Four Essential Truths to Help Writers Reveal True Character in StoryApr 23, 2022
A client called me recently because she couldn't figure out how to reveal to her audience who her character really was at heart. This is one of the most important things we must do as storytellers. We have to find a way to show, and not tell, the essential nature of our main character.
As in real life, when we’re in relationship with others, we want to know who they really are beneath the mask or behind the public persona. We want to know that part of them that they try to hide or conceal to others. Otherwise, we don't really know them. The question is, how, as storytellers, can we reveal those things without simply resorting to direct statements? How do we show that our protagonist is actually kind and tenderhearted, brave or potentially heroic, clever or wily or cunning or shrewd, without actually saying these things?
Who is the protagonist deep down, and how do we show it to our readers? These are perhaps the two most important questions we must ask ourselves at the start of any story. In order to answer or accomplish those questions, there are a few key truths we must first understand.
- There’s a huge difference between characterization and True Character.
We spend a lot of time as writers trying to create great characters by giving them certain qualities or characteristics. We come up with rich backstories about their families of origin, what they do for a living, what they look like, how they dress, what kind of house they live in or how much money they make. And while these things are important, this is just characterization. It isn’t actually true character.

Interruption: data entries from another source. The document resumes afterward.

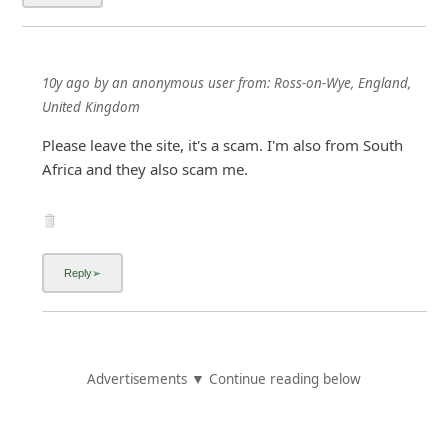
10y ago
by
an anonymous user
from:
Ross-on-Wye, England,
United Kingdom
Please leave the site, it's a scam. I'm also from South
Africa and they also scam me.
Advertisements ▼ Continue reading below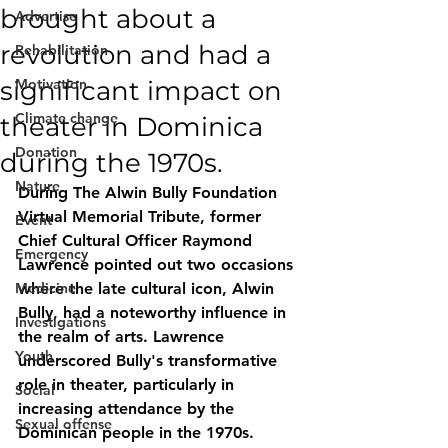
brought about a
Advertise
revolution and had a
Rehabilitation
significant impact on
Motivation
Climate change
theater in Dominica
Donation
during the 1970s.
Nature
During The Alwin Bully Foundation 
Virtual Memorial Tribute, former 
Event
Chief Cultural Officer Raymond 
Emergency
Lawrence pointed out two occasions 
Medicine
where the late cultural icon, Alwin 
Bully, had a noteworthy influence in 
Investigations
the realm of arts. Lawrence 
Youth
underscored Bully's transformative 
role in theater, particularly in 
Social
increasing attendance by the 
Sexual offense
Dominican people in the 1970s.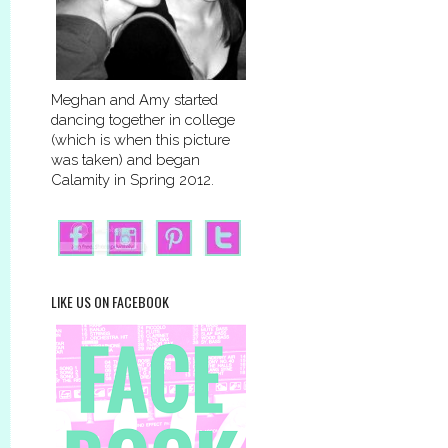
Meghan and Amy started
dancing together in college
(which is when this picture
was taken) and began
Calamity in Spring 2012.
LIKE US ON FACEBOOK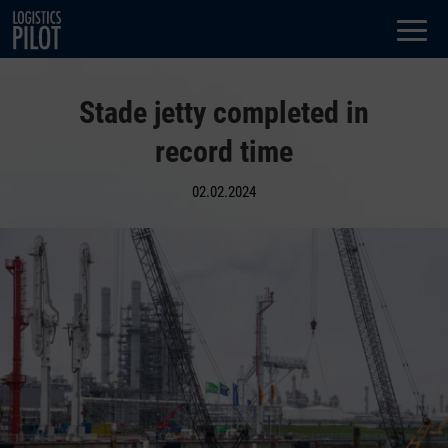
Dialog
window
Stade jetty completed in
record time
02.02.2024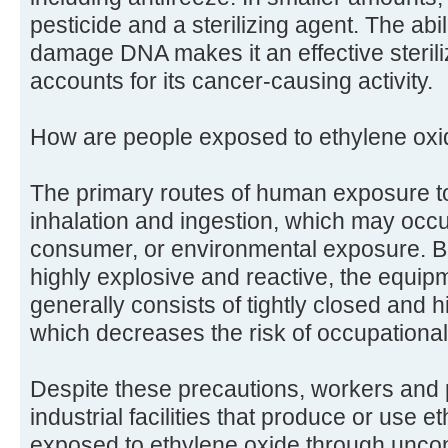
pesticide and a sterilizing agent. The abil
damage DNA makes it an effective sterili
accounts for its cancer-causing activity.
How are people exposed to ethylene ox
The primary routes of human exposure to
inhalation and ingestion, which may occu
consumer, or environmental exposure. B
highly explosive and reactive, the equip
generally consists of tightly closed and
which decreases the risk of occupationa
Despite these precautions, workers and 
industrial facilities that produce or use 
exposed to ethylene oxide through uncont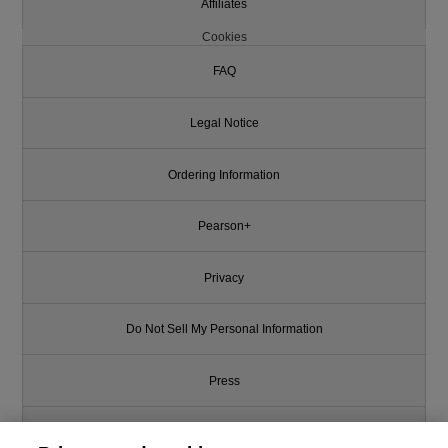
Affiliates
Cookies
FAQ
Legal Notice
Ordering Information
Pearson+
Privacy
Do Not Sell My Personal Information
Press
Promotions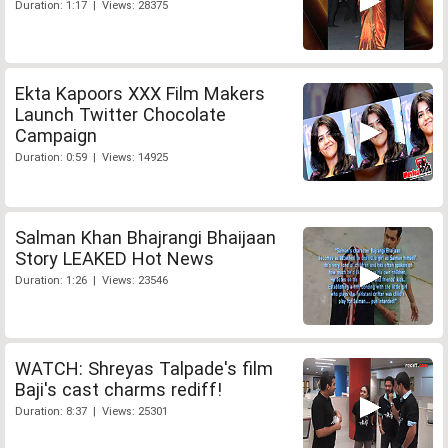
Duration: 1:17 | Views: 28375
Ekta Kapoors XXX Film Makers
Launch Twitter Chocolate
Campaign
Duration: 0:59 | Views: 14925
Salman Khan Bhajrangi Bhaijaan
Story LEAKED Hot News
Duration: 1:26 | Views: 23546
WATCH: Shreyas Talpade's film
Baji's cast charms rediff!
Duration: 8:37 | Views: 25301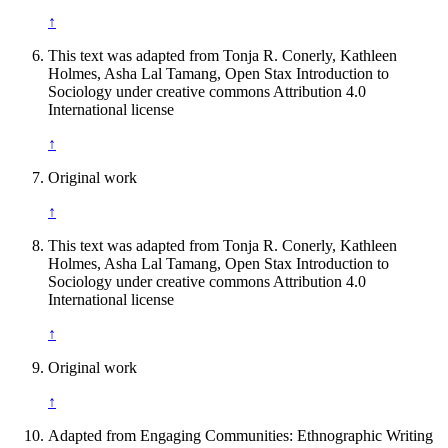
↑
This text was adapted from Tonja R. Conerly, Kathleen
Holmes, Asha Lal Tamang, Open Stax Introduction to
Sociology under creative commons Attribution 4.0
International license
↑
Original work
↑
This text was adapted from Tonja R. Conerly, Kathleen
Holmes, Asha Lal Tamang, Open Stax Introduction to
Sociology under creative commons Attribution 4.0
International license
↑
Original work
↑
Adapted from Engaging Communities: Ethnographic Writing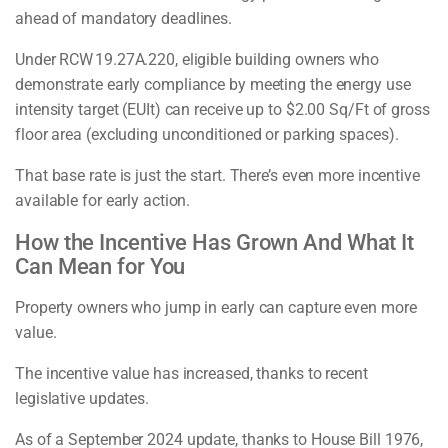
ahead of mandatory deadlines.
Under RCW 19.27A.220, eligible building owners who
demonstrate early compliance by meeting the energy use
intensity target (EUIt) can receive up to $2.00 Sq/Ft of gross
floor area (excluding unconditioned or parking spaces).
That base rate is just the start. There’s even more incentive
available for early action.
How the Incentive Has Grown And What It
Can Mean for You
Property owners who jump in early can capture even more
value.
The incentive value has increased, thanks to recent
legislative updates.
As of a September 2024 update, thanks to House Bill 1976,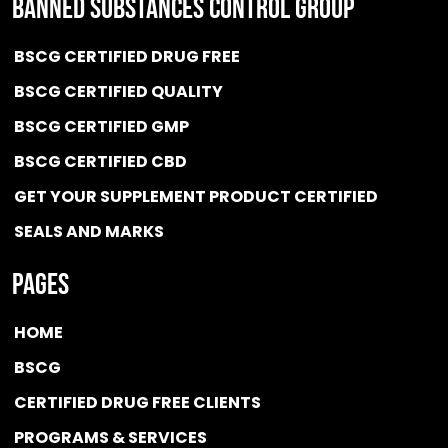
BANNED SUBSTANCES CONTROL GROUP
BSCG CERTIFIED DRUG FREE
BSCG CERTIFIED QUALITY
BSCG CERTIFIED GMP
BSCG CERTIFIED CBD
GET YOUR SUPPLEMENT PRODUCT CERTIFIED
SEALS AND MARKS
Pages
HOME
BSCG
CERTIFIED DRUG FREE
CLIENTS
PROGRAMS & SERVICES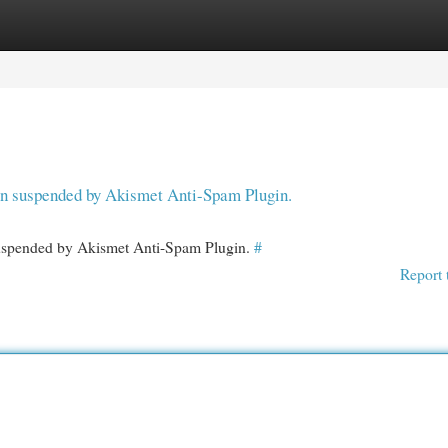
egories
Register
Login
een suspended by Akismet Anti-Spam Plugin.
 suspended by Akismet Anti-Spam Plugin.
#
Report 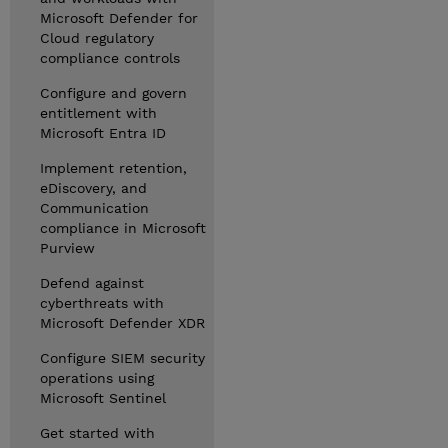
Microsoft Defender for
Cloud regulatory
compliance controls
Configure and govern
entitlement with
Microsoft Entra ID
Implement retention,
eDiscovery, and
Communication
compliance in Microsoft
Purview
Defend against
cyberthreats with
Microsoft Defender XDR
Configure SIEM security
operations using
Microsoft Sentinel
Get started with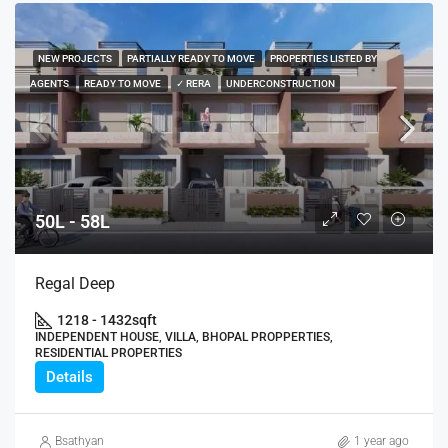
NEW PROJECTS
PARTIALLY READY TO MOVE
PROPERTIES LISTED BY
AGENTS
READY TO MOVE
✓ RERA
UNDERCONSTRUCTION
50L - 58L
Regal Deep
1218 - 1432
sqft
INDEPENDENT HOUSE, VILLA, BHOPAL PROPPERTIES,
RESIDENTIAL PROPERTIES
Details
Bsathyan
1 year ago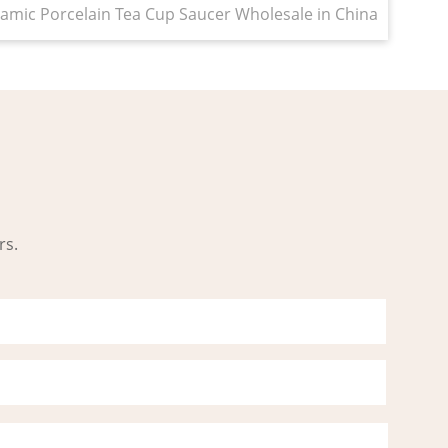
amic Porcelain Tea Cup Saucer Wholesale in China
rs.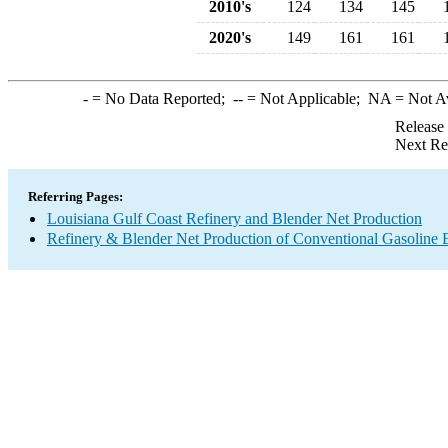
2010's
124
134
145
2020's
149
161
161
-
= No Data Reported;
--
= Not Applicable;
NA
= Not A
Release
Next Re
Referring Pages:
Louisiana Gulf Coast Refinery and Blender Net Production
Refinery & Blender Net Production of Conventional Gasoline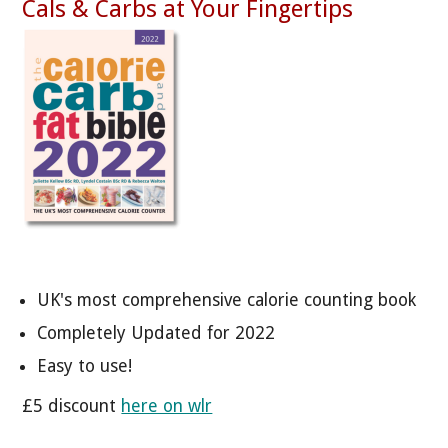
Cals & Carbs at Your Fingertips
UK's most comprehensive calorie counting book
Completely Updated for 2022
Easy to use!
£5 discount
here on wlr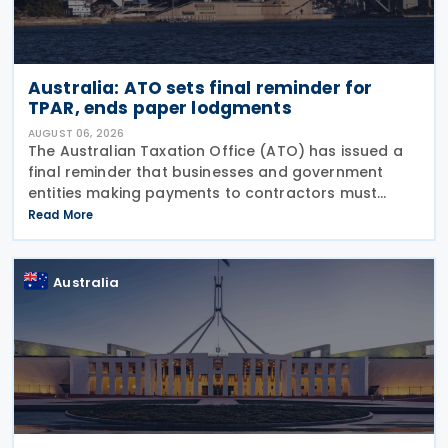
Australia: ATO sets final reminder for
TPAR, ends paper lodgments
AUGUST 06, 2026
The Australian Taxation Office (ATO) has issued a
final reminder that businesses and government
entities making payments to contractors must
lodge their Taxable Payments Annual Report (TPAR)
Read More
on 3 August 2026. The ATO has also announced
that it no
Australia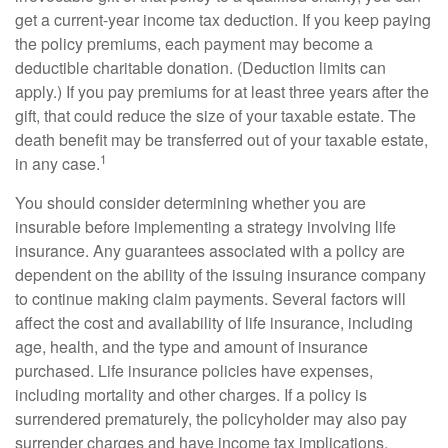
get a current-year income tax deduction. If you keep paying
the policy premiums, each payment may become a
deductible charitable donation. (Deduction limits can
apply.) If you pay premiums for at least three years after the
gift, that could reduce the size of your taxable estate. The
death benefit may be transferred out of your taxable estate,
1
in any case.
You should consider determining whether you are
insurable before implementing a strategy involving life
insurance. Any guarantees associated with a policy are
dependent on the ability of the issuing insurance company
to continue making claim payments. Several factors will
affect the cost and availability of life insurance, including
age, health, and the type and amount of insurance
purchased. Life insurance policies have expenses,
including mortality and other charges. If a policy is
surrendered prematurely, the policyholder may also pay
surrender charges and have income tax implications.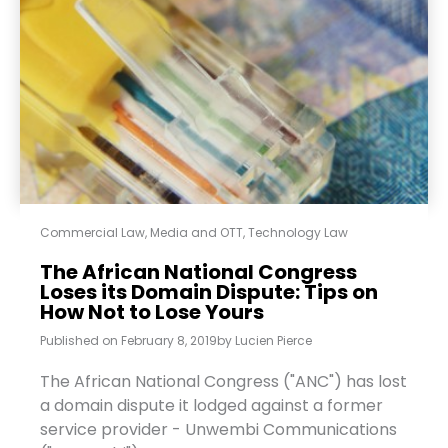
Commercial Law
,
Media and OTT
,
Technology Law
The African National Congress
Loses its Domain Dispute: Tips on
How Not to Lose Yours
Published on
February 8, 2019
by
Lucien Pierce
The African National Congress ("ANC") has lost
a domain dispute it lodged against a former
service provider - Unwembi Communications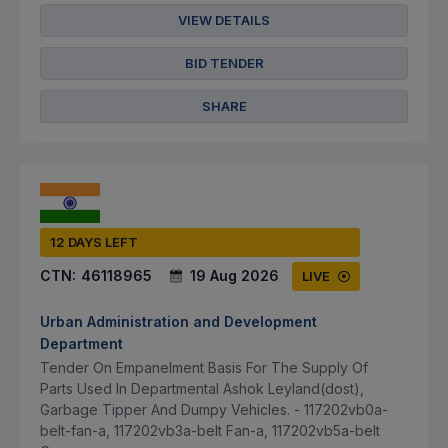
VIEW DETAILS
BID TENDER
SHARE
12 DAYS LEFT
CTN:
46118965
19 Aug 2026
LIVE
Urban Administration and Development
Department
Tender On Empanelment Basis For The Supply Of
Parts Used In Departmental Ashok Leyland(dost),
Garbage Tipper And Dumpy Vehicles. - 117202vb0a-
belt-fan-a, 117202vb3a-belt Fan-a, 117202vb5a-belt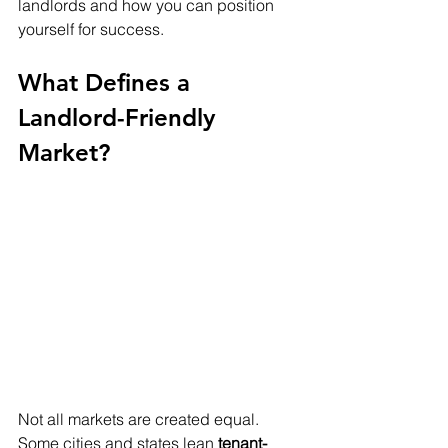
landlords and how you can position 
yourself for success.
What Defines a 
Landlord-Friendly 
Market?
Not all markets are created equal. 
Some cities and states lean 
tenant-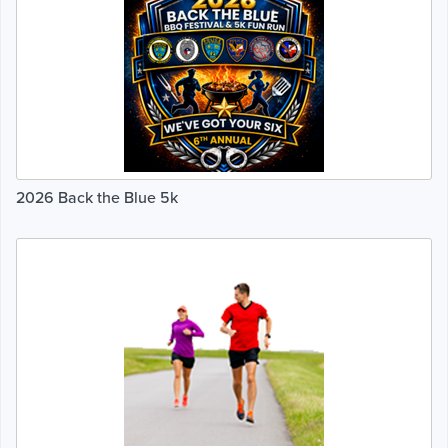
2026 Back the Blue 5k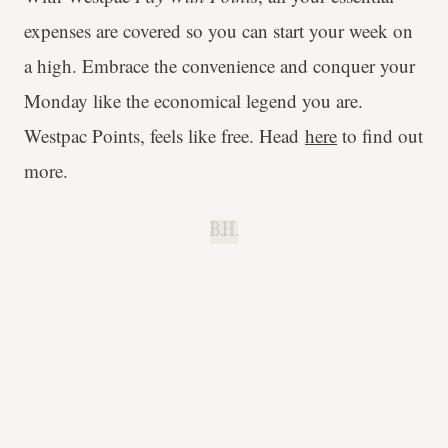
expenses are covered so you can start your week on
a high. Embrace the convenience and conquer your
Monday like the economical legend you are.
Westpac Points, feels like free. Head
here
to find out
more.
B.H.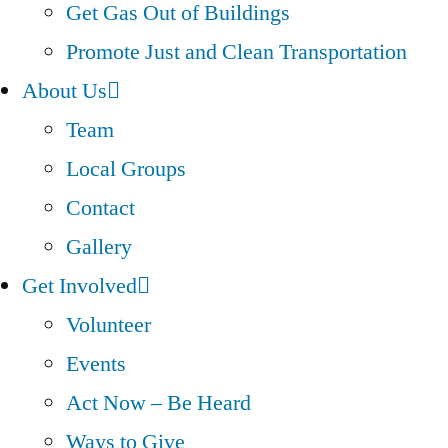
Get Gas Out of Buildings
Promote Just and Clean Transportation
About Us
Team
Local Groups
Contact
Gallery
Get Involved
Volunteer
Events
Act Now – Be Heard
Ways to Give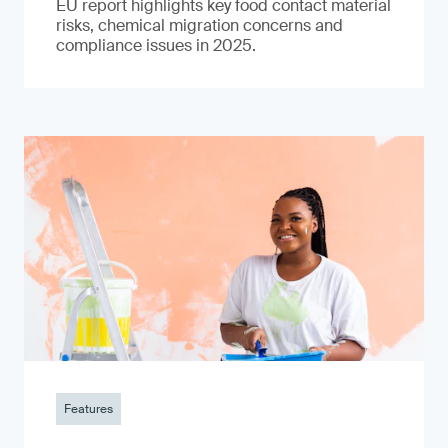
EU report highlights key food contact material
risks, chemical migration concerns and
compliance issues in 2025.
Features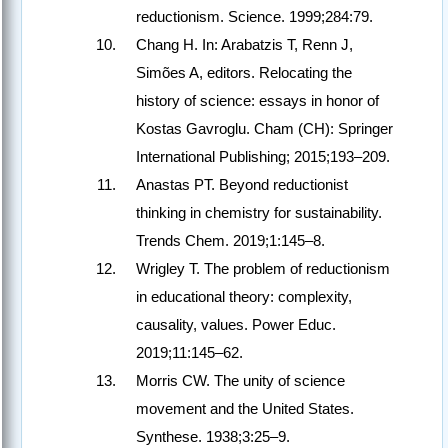
reductionism. Science. 1999;284:79.
Chang H. In: Arabatzis T, Renn J,
Simões A, editors. Relocating the
history of science: essays in honor of
Kostas Gavroglu. Cham (CH): Springer
International Publishing; 2015;193–209.
Anastas PT. Beyond reductionist
thinking in chemistry for sustainability.
Trends Chem. 2019;1:145–8.
Wrigley T. The problem of reductionism
in educational theory: complexity,
causality, values. Power Educ.
2019;11:145–62.
Morris CW. The unity of science
movement and the United States.
Synthese. 1938;3:25–9.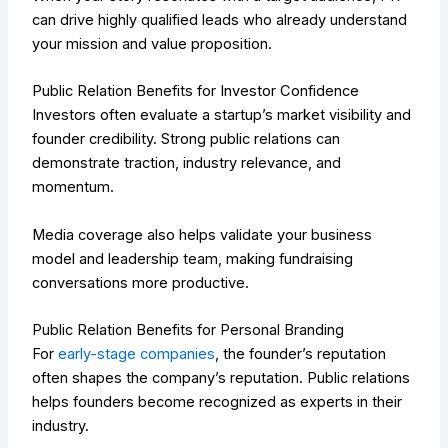
can drive highly qualified leads who already understand
your mission and value proposition.
Public Relation Benefits for Investor Confidence
Investors often evaluate a startup’s market visibility and
founder credibility. Strong public relations can
demonstrate traction, industry relevance, and
momentum.
Media coverage also helps validate your business
model and leadership team, making fundraising
conversations more productive.
Public Relation Benefits for Personal Branding
For
early-stage companies
, the founder’s reputation
often shapes the company’s reputation. Public relations
helps founders become recognized as experts in their
industry.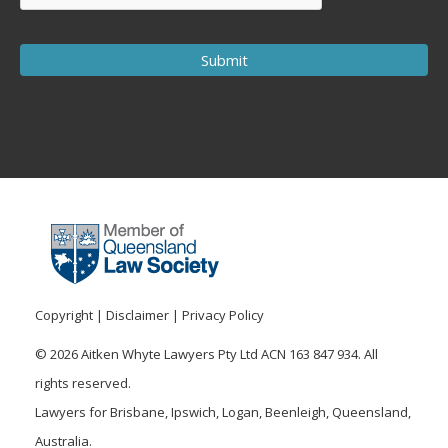
Copyright
|
Disclaimer
|
Privacy Policy
© 2026 Aitken Whyte Lawyers Pty Ltd ACN 163 847 934. All
rights reserved.
Lawyers for Brisbane, Ipswich, Logan, Beenleigh, Queensland,
Australia.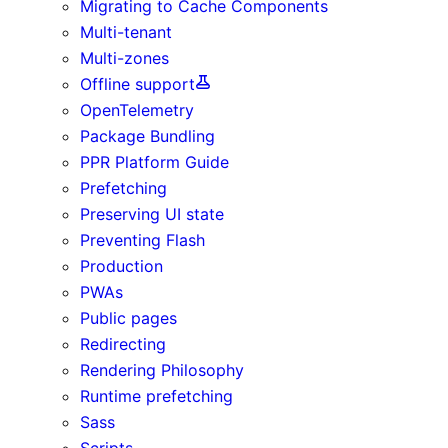
Migrating to Cache Components
Multi-tenant
Multi-zones
Offline support
OpenTelemetry
Package Bundling
PPR Platform Guide
Prefetching
Preserving UI state
Preventing Flash
Production
PWAs
Public pages
Redirecting
Rendering Philosophy
Runtime prefetching
Sass
Scripts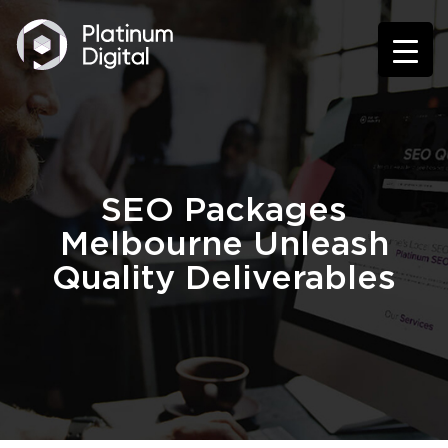
SEO Packages
Melbourne Unleash
Quality Deliverables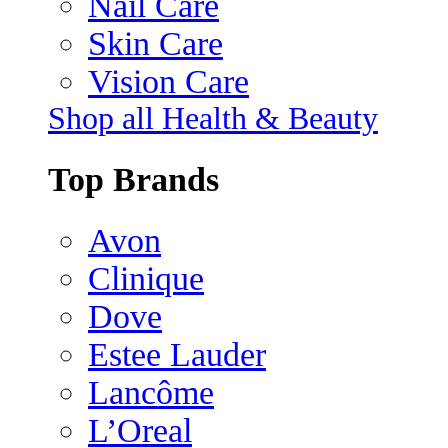
Nail Care
Skin Care
Vision Care
Shop all Health & Beauty
Top Brands
Avon
Clinique
Dove
Estee Lauder
Lancôme
L’Oreal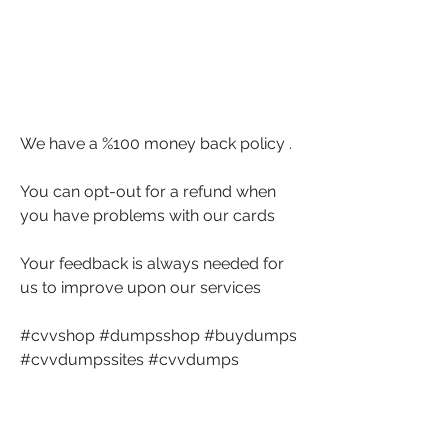
We have a %100 money back policy . 
You can opt-out for a refund when 
you have problems with our cards 
Your feedback is always needed for 
us to improve upon our services
#cvvshop #dumpsshop #buydumps 
#cvvdumpssites #cvvdumps
#dumpspin #dumpswithpin 
#buycvvdumps #ccdumps 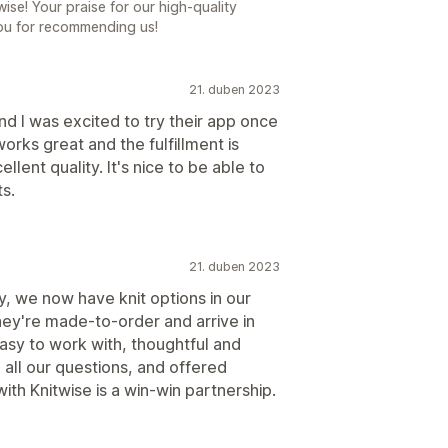
wise! Your praise for our high-quality
ou for recommending us!
21. duben 2023
nd I was excited to try their app once
works great and the fulfillment is
llent quality. It's nice to be able to
ts.
21. duben 2023
, we now have knit options in our
They're made-to-order and arrive in
easy to work with, thoughtful and
all our questions, and offered
with Knitwise is a win-win partnership.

- Characterization is the sum of all of the observable traits that I could see about a person if I followed them around for a while and took notes.
By the end of the day, I'd have a nice little list of facts and details about that person's life. I’d know how much education they had. I’d know if they were rich or poor. I’d be able to catelogue their gender, age, height, hair color, sexual preference, what kind of clothes they wear, or what kinds of food they like to eat. With a little research, I could discover their political and religious beliefs, who they voted for, whether or not they attend church. I could even discover any secret habits or weird little mannerisms, whether or not they have nervous tics, or what sorts of coping mechanisms they’ve developed. The list could go on and on, and while all of these things are valuable and may end up playing into the narrative in some way, they are not true character. They are character traits. They are qualities or aspects of that person, but they are not who that person is at their core.
True character is who that person is deep down. It’s their essential nature. Their fundamental, authentic self. And there’s only one way to reveal that kind of information.
- True character is revealed by the choices a person makes under pressure. The greater the pressure, the greater the revelation of that character’s true inner nature.
A friend of mine used to say, “People are like grapes. When you squeeze them, you see what’s on the inside.” The same is true with people. Anybody can be on their best behavior or pretend to be good, but the minute things start going awry and the pressures start mounting, that’s when we find out who they really are at their core. When people are under stress, patience wears thin. They often blurt things out or lash out or act rashly in response to the stress. With enough spiritual fortitude, a person may be able to navigate the stressful situation with grace. But if the pressure keeps building, if the stressors keeps on coming, you can bet that eventually, they’re going to break.
The fact is, it doesn’t matter who you are or how strong or spiritual you may be. If you’re under enough pressure, eventually, the truth will out. You will snap. And when you do, you’ll return to your default setting – the person you really are deep down, the fundamental you that you’ve worked so hard to overcome. Whatever character flaws you’ve so diligently tried to purge, that’s what we’re going to see. But this is actually good news… for the storyteller, at least.
- If you want to reveal true character, all you have to do is put your protagonist in a tight situation and force them to make hard choices.
Again, if people are like grapes, then the best way to expose who they are on the inside is to squeeze them until they pop. To reveal to the audience what your protagonist is made of, you simply create high-pressure scenarios or high-stress situations, and then drop your character into it. This will force them to have to think on their feet. They’ll be forced to make some hard, spur-the-moment choices. It has to be a situation where they must act quickly. They can’t enter into it with a plan. They can't have time to weigh their options or concoct a plan during the moment. They must be forced to improvise. They have to rely on their wits and they have to do it now. This is how you show us what kind of a man or woman they are.
The over-arching principle for you to remember is simply this: True character is revealed by the choices a person makes under pressure. How does your protagonist react to the high-stress situation? What does he choose to do? Whatever actions he takes at that moment reveals to your audience who that character truly is deep down.